Requirement – Below are records to write out exactly; drop the pictures when you do.

Excerpted records –
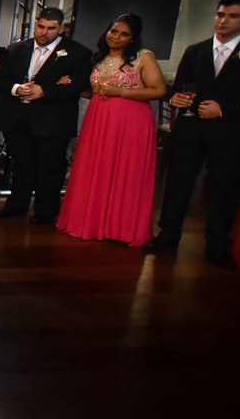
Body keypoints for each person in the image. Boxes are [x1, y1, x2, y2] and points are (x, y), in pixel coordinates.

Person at [144, 0, 240, 270]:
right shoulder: (195, 50)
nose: (223, 21)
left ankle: (216, 244)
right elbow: (178, 87)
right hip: (189, 130)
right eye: (220, 14)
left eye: (233, 16)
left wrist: (224, 110)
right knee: (177, 184)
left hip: (228, 133)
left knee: (223, 190)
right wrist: (175, 98)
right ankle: (168, 235)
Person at [56, 14, 164, 247]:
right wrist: (72, 85)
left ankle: (121, 227)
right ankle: (93, 221)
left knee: (126, 170)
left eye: (124, 34)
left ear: (133, 38)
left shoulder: (144, 57)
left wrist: (120, 92)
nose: (116, 36)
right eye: (114, 31)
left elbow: (158, 90)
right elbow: (95, 91)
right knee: (97, 167)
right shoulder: (99, 59)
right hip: (99, 119)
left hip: (131, 121)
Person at [0, 7, 93, 224]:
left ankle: (45, 213)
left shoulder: (77, 53)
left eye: (50, 28)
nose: (44, 32)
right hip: (18, 117)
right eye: (41, 26)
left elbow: (80, 85)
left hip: (52, 121)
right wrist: (16, 88)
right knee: (21, 166)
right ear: (35, 24)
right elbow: (0, 80)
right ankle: (17, 205)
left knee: (50, 169)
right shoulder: (17, 48)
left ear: (61, 28)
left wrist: (45, 91)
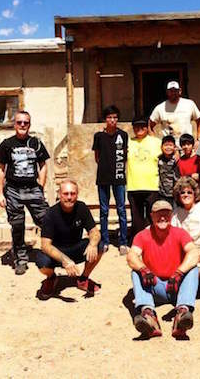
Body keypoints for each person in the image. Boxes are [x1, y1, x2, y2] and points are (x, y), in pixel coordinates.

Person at [126, 200, 199, 339]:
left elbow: (194, 252)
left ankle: (182, 313)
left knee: (193, 269)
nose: (163, 217)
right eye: (158, 214)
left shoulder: (180, 233)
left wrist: (179, 272)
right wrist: (144, 270)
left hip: (177, 286)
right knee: (135, 271)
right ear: (152, 216)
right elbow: (131, 256)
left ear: (171, 216)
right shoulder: (142, 235)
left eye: (166, 213)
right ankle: (149, 314)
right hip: (154, 285)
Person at [0, 111, 49, 275]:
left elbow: (43, 165)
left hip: (33, 189)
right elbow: (0, 170)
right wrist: (0, 194)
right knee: (17, 226)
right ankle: (20, 259)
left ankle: (51, 253)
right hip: (13, 190)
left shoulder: (36, 143)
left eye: (26, 122)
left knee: (46, 221)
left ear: (29, 124)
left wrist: (41, 186)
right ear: (14, 124)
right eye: (19, 122)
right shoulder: (7, 144)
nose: (23, 125)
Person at [36, 179, 103, 299]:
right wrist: (65, 260)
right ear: (59, 195)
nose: (69, 197)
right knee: (41, 262)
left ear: (77, 194)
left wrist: (92, 244)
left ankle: (83, 279)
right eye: (66, 194)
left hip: (75, 247)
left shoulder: (81, 208)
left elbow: (94, 232)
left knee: (100, 245)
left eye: (73, 193)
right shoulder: (51, 214)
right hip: (56, 252)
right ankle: (51, 278)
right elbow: (45, 245)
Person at [92, 105, 128, 255]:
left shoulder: (123, 135)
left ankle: (123, 242)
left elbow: (125, 154)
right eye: (109, 118)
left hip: (119, 177)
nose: (112, 120)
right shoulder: (99, 136)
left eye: (115, 117)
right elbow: (97, 157)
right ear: (105, 120)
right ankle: (105, 241)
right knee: (104, 211)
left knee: (121, 210)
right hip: (103, 178)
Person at [126, 115, 162, 248]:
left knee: (153, 217)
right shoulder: (128, 142)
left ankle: (155, 242)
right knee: (137, 219)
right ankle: (139, 244)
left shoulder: (156, 142)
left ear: (147, 128)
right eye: (136, 126)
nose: (139, 129)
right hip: (133, 185)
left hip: (152, 185)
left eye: (142, 126)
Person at [149, 81, 200, 149]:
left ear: (180, 91)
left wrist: (199, 139)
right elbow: (150, 125)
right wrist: (155, 143)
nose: (173, 93)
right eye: (170, 91)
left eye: (175, 90)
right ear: (167, 92)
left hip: (186, 146)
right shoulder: (160, 108)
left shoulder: (189, 104)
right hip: (169, 148)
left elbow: (199, 120)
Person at [158, 135, 180, 207]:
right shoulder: (159, 159)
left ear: (174, 147)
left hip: (175, 194)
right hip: (162, 193)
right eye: (166, 145)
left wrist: (177, 152)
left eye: (170, 145)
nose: (168, 147)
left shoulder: (177, 159)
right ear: (161, 147)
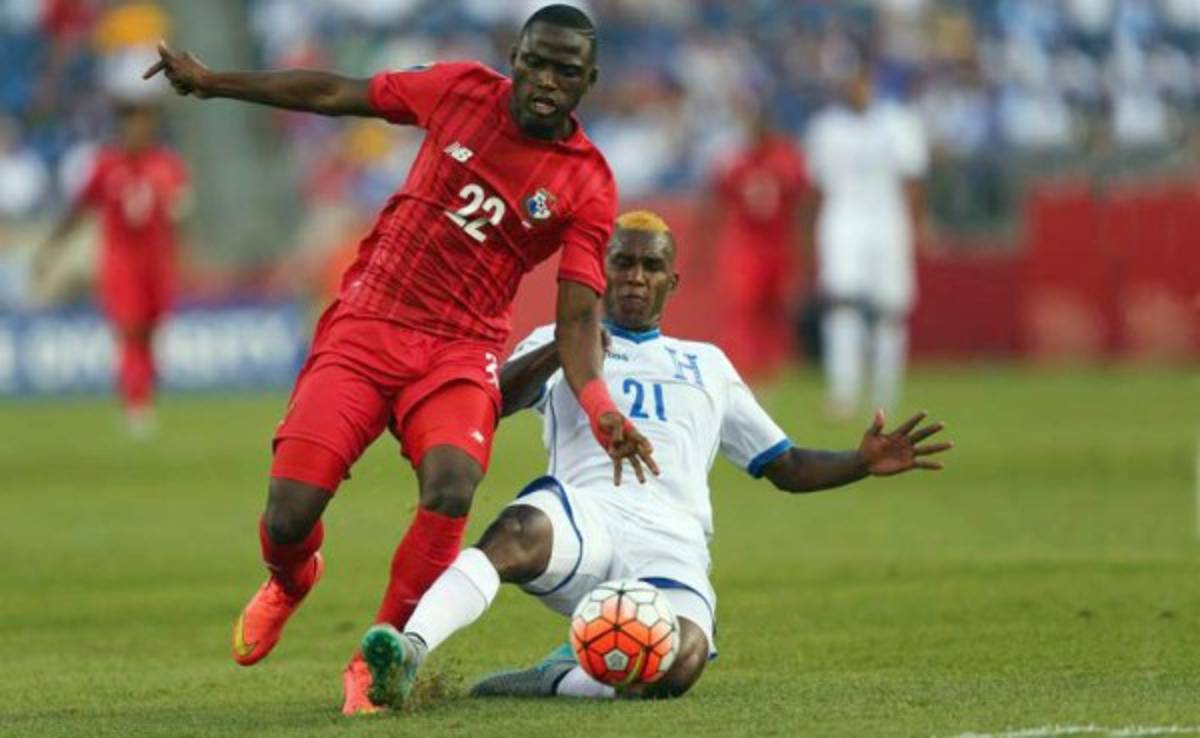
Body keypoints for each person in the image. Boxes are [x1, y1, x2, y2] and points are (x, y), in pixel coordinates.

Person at [142, 4, 658, 714]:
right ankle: (290, 580)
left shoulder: (587, 183)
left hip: (458, 349)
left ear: (588, 81)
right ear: (514, 57)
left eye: (564, 71)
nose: (545, 80)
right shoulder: (457, 91)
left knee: (452, 485)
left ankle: (379, 656)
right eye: (535, 62)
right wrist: (214, 83)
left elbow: (576, 321)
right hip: (368, 323)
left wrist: (602, 412)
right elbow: (334, 94)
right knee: (289, 514)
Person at [355, 210, 952, 706]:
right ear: (600, 273)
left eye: (651, 266)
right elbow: (493, 403)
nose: (636, 277)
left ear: (673, 282)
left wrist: (860, 461)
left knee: (678, 667)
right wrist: (570, 347)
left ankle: (560, 676)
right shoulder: (556, 339)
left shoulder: (708, 365)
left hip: (673, 541)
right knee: (514, 528)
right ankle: (410, 650)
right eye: (622, 263)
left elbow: (786, 466)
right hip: (585, 517)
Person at [37, 102, 189, 438]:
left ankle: (142, 390)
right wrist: (52, 248)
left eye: (145, 125)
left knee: (151, 331)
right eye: (133, 125)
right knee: (129, 328)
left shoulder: (167, 165)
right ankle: (135, 403)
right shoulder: (105, 166)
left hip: (158, 261)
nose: (139, 132)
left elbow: (181, 215)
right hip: (122, 261)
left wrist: (185, 255)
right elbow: (79, 210)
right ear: (123, 129)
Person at [804, 63, 929, 420]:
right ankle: (843, 391)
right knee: (842, 304)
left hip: (888, 220)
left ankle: (885, 392)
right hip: (842, 219)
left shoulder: (899, 123)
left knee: (890, 309)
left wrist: (915, 226)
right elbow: (815, 187)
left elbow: (914, 180)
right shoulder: (826, 127)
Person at [707, 104, 809, 379]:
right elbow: (716, 203)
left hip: (778, 245)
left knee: (774, 311)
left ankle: (771, 370)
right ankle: (739, 369)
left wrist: (804, 249)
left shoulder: (788, 159)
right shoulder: (735, 161)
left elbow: (803, 205)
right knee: (741, 310)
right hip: (746, 246)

Problem solution –
Body keypoints for each person in the image. Boxes are [x1, y1, x2, y2] and points are (x, y), in pixel coordinates.

Person at [144, 0, 240, 270]:
right shoulder: (195, 50)
nose: (223, 21)
left ankle: (216, 244)
right elbow: (178, 87)
right hip: (189, 130)
right eye: (220, 14)
left eye: (233, 16)
left wrist: (224, 110)
right knee: (177, 184)
left hip: (228, 133)
left knee: (223, 190)
right wrist: (175, 98)
right ankle: (168, 235)
Person at [56, 14, 164, 247]:
right wrist: (72, 85)
left ankle: (121, 227)
right ankle: (93, 221)
left knee: (126, 170)
left eye: (124, 34)
left ear: (133, 38)
left shoulder: (144, 57)
left wrist: (120, 92)
nose: (116, 36)
right eye: (114, 31)
left elbow: (158, 90)
right elbow: (95, 91)
right knee: (97, 167)
right shoulder: (99, 59)
right hip: (99, 119)
left hip: (131, 121)
Person at [0, 7, 93, 224]:
left ankle: (45, 213)
left shoulder: (77, 53)
left eye: (50, 28)
nose: (44, 32)
right hip: (18, 117)
right eye: (41, 26)
left elbow: (80, 85)
left hip: (52, 121)
right wrist: (16, 88)
right knee: (21, 166)
right ear: (35, 24)
right elbow: (0, 80)
right ankle: (17, 205)
left knee: (50, 169)
right shoulder: (17, 48)
left ear: (61, 28)
left wrist: (45, 91)
Body keypoints for each person in the image. Boxes are [x1, y1, x2, y2] and points are (x, y), in pixel coordinates.

Person at [126, 200, 199, 339]:
left elbow: (194, 252)
left ankle: (182, 313)
left knee: (193, 269)
nose: (163, 217)
right eye: (158, 214)
left shoulder: (180, 233)
left wrist: (179, 272)
right wrist: (144, 270)
left hip: (177, 286)
right knee: (135, 271)
right ear: (152, 216)
right elbow: (131, 256)
left ear: (171, 216)
right shoulder: (142, 235)
left eye: (166, 213)
right ankle: (149, 314)
right hip: (154, 285)
Person at [0, 111, 49, 275]:
left elbow: (43, 165)
left hip: (33, 189)
right elbow: (0, 170)
right wrist: (0, 194)
right knee: (17, 226)
right ankle: (20, 259)
left ankle: (51, 253)
right hip: (13, 190)
left shoulder: (36, 143)
left eye: (26, 122)
left knee: (46, 221)
left ear: (29, 124)
left wrist: (41, 186)
right ear: (14, 124)
right eye: (19, 122)
right shoulder: (7, 144)
nose: (23, 125)
Person at [36, 179, 103, 299]:
right wrist: (65, 260)
right ear: (59, 195)
nose: (69, 197)
right knee: (41, 262)
left ear: (77, 194)
left wrist: (92, 244)
left ankle: (83, 279)
right eye: (66, 194)
left hip: (75, 247)
left shoulder: (81, 208)
left elbow: (94, 232)
left knee: (100, 245)
left eye: (73, 193)
right shoulder: (51, 214)
right hip: (56, 252)
right ankle: (51, 278)
right elbow: (45, 245)
Person at [92, 105, 128, 255]:
left shoulder: (123, 135)
left ankle: (123, 242)
left elbow: (125, 154)
right eye: (109, 118)
left hip: (119, 177)
nose: (112, 120)
right shoulder: (99, 136)
left eye: (115, 117)
right elbow: (97, 157)
right ear: (105, 120)
right ankle: (105, 241)
right knee: (104, 211)
left knee: (121, 210)
right hip: (103, 178)
Person at [126, 115, 162, 248]:
left knee: (153, 217)
right shoulder: (128, 142)
left ankle: (155, 242)
right knee: (137, 219)
right ankle: (139, 244)
left shoulder: (156, 142)
left ear: (147, 128)
right eye: (136, 126)
nose: (139, 129)
right hip: (133, 185)
left hip: (152, 185)
left eye: (142, 126)
Person at [149, 81, 200, 149]:
left ear: (180, 91)
left wrist: (199, 139)
right elbow: (150, 125)
right wrist: (155, 143)
nose: (173, 93)
right eye: (170, 91)
left eye: (175, 90)
right ear: (167, 92)
left hip: (186, 146)
right shoulder: (160, 108)
left shoulder: (189, 104)
right hip: (169, 148)
left elbow: (199, 120)
Person at [158, 135, 180, 207]:
right shoulder: (159, 159)
left ear: (174, 147)
left hip: (175, 194)
right hip: (162, 193)
right eye: (166, 145)
left wrist: (177, 152)
left eye: (170, 145)
nose: (168, 147)
left shoulder: (177, 159)
right ear: (161, 147)
Body keypoints for each person in the image. Boxes are [x1, y1, x2, y2] and points are (x, y), in pixel coordinates.

Person at [142, 4, 658, 714]:
right ankle: (290, 580)
left shoulder: (587, 183)
left hip: (458, 349)
left ear: (588, 81)
right ear: (514, 57)
left eye: (564, 71)
nose: (545, 80)
right shoulder: (457, 91)
left knee: (452, 485)
left ankle: (379, 656)
right eye: (535, 62)
right wrist: (214, 83)
left elbow: (576, 321)
right hip: (368, 323)
left wrist: (602, 412)
right elbow: (334, 94)
right knee: (289, 514)
Person at [355, 210, 952, 706]:
right ear: (600, 273)
left eye: (651, 266)
right elbow: (493, 403)
nose: (636, 277)
left ear: (673, 282)
left wrist: (860, 461)
left knee: (678, 667)
right wrist: (570, 347)
left ankle: (560, 676)
right shoulder: (556, 339)
left shoulder: (708, 365)
left hip: (673, 541)
right knee: (514, 528)
right ankle: (410, 650)
right eye: (622, 263)
left elbow: (786, 466)
right hip: (585, 517)
Person at [37, 102, 189, 438]:
left ankle: (142, 390)
right wrist: (52, 248)
left eye: (145, 125)
left knee: (151, 331)
right eye: (133, 125)
right knee: (129, 328)
left shoulder: (167, 165)
right ankle: (135, 403)
right shoulder: (105, 166)
left hip: (158, 261)
nose: (139, 132)
left elbow: (181, 215)
right hip: (122, 261)
left wrist: (185, 255)
right elbow: (79, 210)
right ear: (123, 129)
Person at [804, 63, 929, 420]:
right ankle: (843, 391)
right knee: (842, 304)
left hip: (888, 220)
left ankle: (885, 392)
right hip: (842, 219)
left shoulder: (899, 123)
left knee: (890, 309)
left wrist: (915, 226)
right elbow: (815, 187)
left elbow: (914, 180)
right shoulder: (826, 127)
Person at [707, 104, 809, 379]:
right elbow: (716, 203)
left hip: (778, 245)
left knee: (774, 311)
left ankle: (771, 370)
right ankle: (739, 369)
left wrist: (804, 249)
left shoulder: (788, 159)
right shoulder: (735, 161)
left elbow: (803, 205)
right knee: (741, 310)
right hip: (746, 246)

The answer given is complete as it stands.